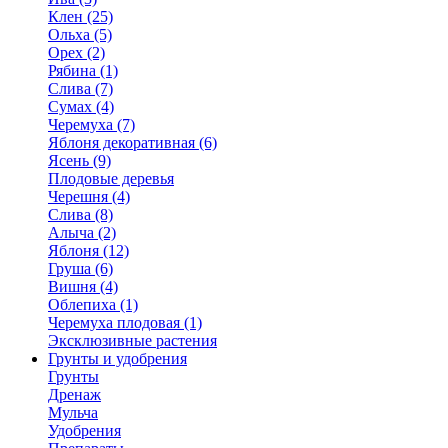
Клен (25)
Ольха (5)
Орех (2)
Рябина (1)
Слива (7)
Сумах (4)
Черемуха (7)
Яблоня декоративная (6)
Ясень (9)
Плодовые деревья
Черешня (4)
Слива (8)
Алыча (2)
Яблоня (12)
Груша (6)
Вишня (4)
Облепиха (1)
Черемуха плодовая (1)
Эксклюзивные растения
Грунты и удобрения
Грунты
Дренаж
Мульча
Удобрения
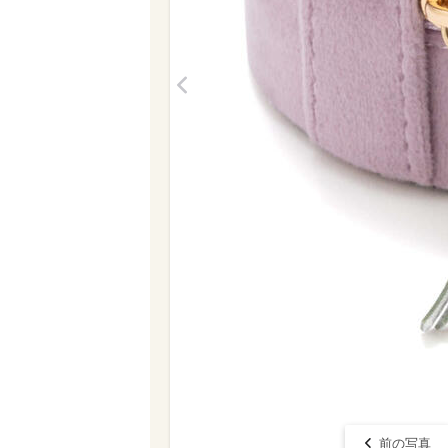
<
前の写真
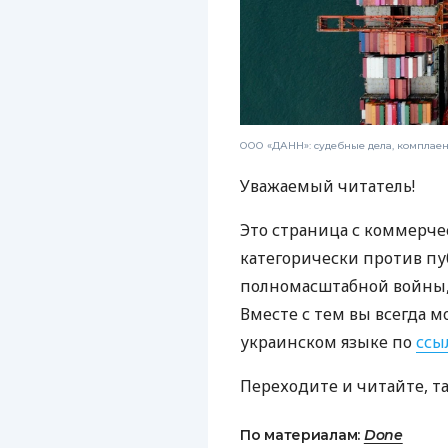
ООО «ДАНН»: судебные дела, комплае
Уважаемый читатель!
Это страница с коммерче
категорически против пу
полномасштабной войны, 
Вместе с тем вы всегда м
украинском языке по
ссы
Переходите и читайте, т
По материалам:
Done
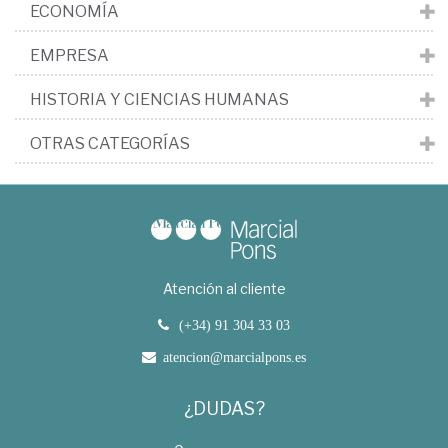
ECONOMÍA
EMPRESA
HISTORIA Y CIENCIAS HUMANAS
OTRAS CATEGORÍAS
Atención al cliente
(+34) 91 304 33 03
atencion@marcialpons.es
¿DUDAS?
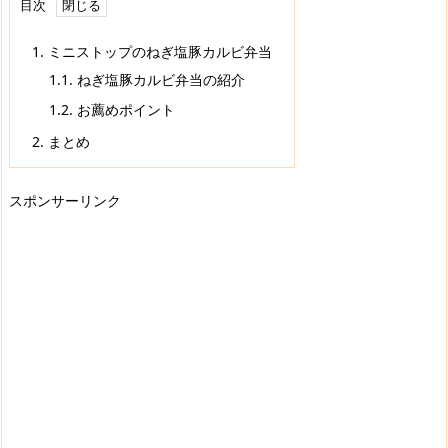
目次
1.
ミニストップのねぎ塩豚カルビ弁当
1.1.
ねぎ塩豚カルビ弁当の紹介
1.2.
お薦めポイント
2.
まとめ
スポンサーリンク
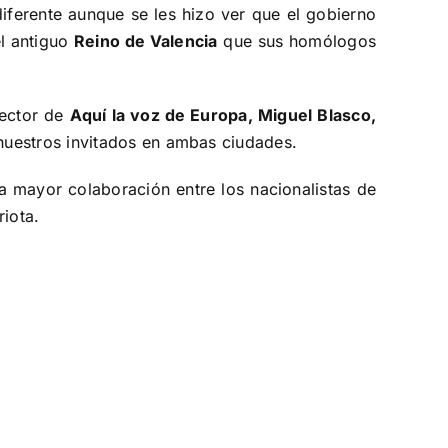
diferente aunque se les hizo ver que el gobierno
el antiguo
Reino de Valencia
que sus homólogos
rector de
Aquí la voz de Europa, Miguel Blasco,
nuestros invitados en ambas ciudades.
a mayor colaboración entre los nacionalistas de
iota.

----

_TASK DESCRIPTION_
Once the pictures are removed, write out all of the entries above exactly.

_EXERCISE SOLUTION_
Клен (25)
Ольха (5)
Орех (2)
Рябина (1)
Слива (7)
Сумах (4)
Черемуха (7)
Яблоня декоративная (6)
Ясень (9)
Плодовые деревья
Черешня (4)
Слива (8)
Алыча (2)
Яблоня (12)
Груша (6)
Вишня (4)
Облепиха (1)
Черемуха плодовая (1)
Эксклюзивные растения
Грунты и удобрения
Грунты
Дренаж
Мульча
Удобрения
<
前の写真
ООО «ДАНН»: судебные дела, комплае
Уважаемый читатель!
Это страница с коммерче
категорически против пу
полномасштабной войны, 
Вместе с тем вы всегда м
украинском языке по
ссы
Переходите и читайте, т
По материалам:
Done
ECONOMÍA
EMPRESA
HISTORIA Y CIENCIAS HUMANAS
OTRAS CATEGORÍAS
Atención al cliente
(+34) 91 304 33 03
atencion@marcialpons.es
¿DUDAS?
目次
1.
ミニストップのねぎ塩豚カルビ弁当
1.1.
ねぎ塩豚カルビ弁当の紹介
1.2.
お薦めポイント
2.
まとめ
スポンサーリンク
diferente aunque se les hizo ver que el gobierno
el antiguo
Reino de Valencia
que sus homólogos
rector de
Aquí la voz de Europa, Miguel Blasco,
nuestros invitados en ambas ciudades.
a mayor colaboración entre los nacionalistas de
iota.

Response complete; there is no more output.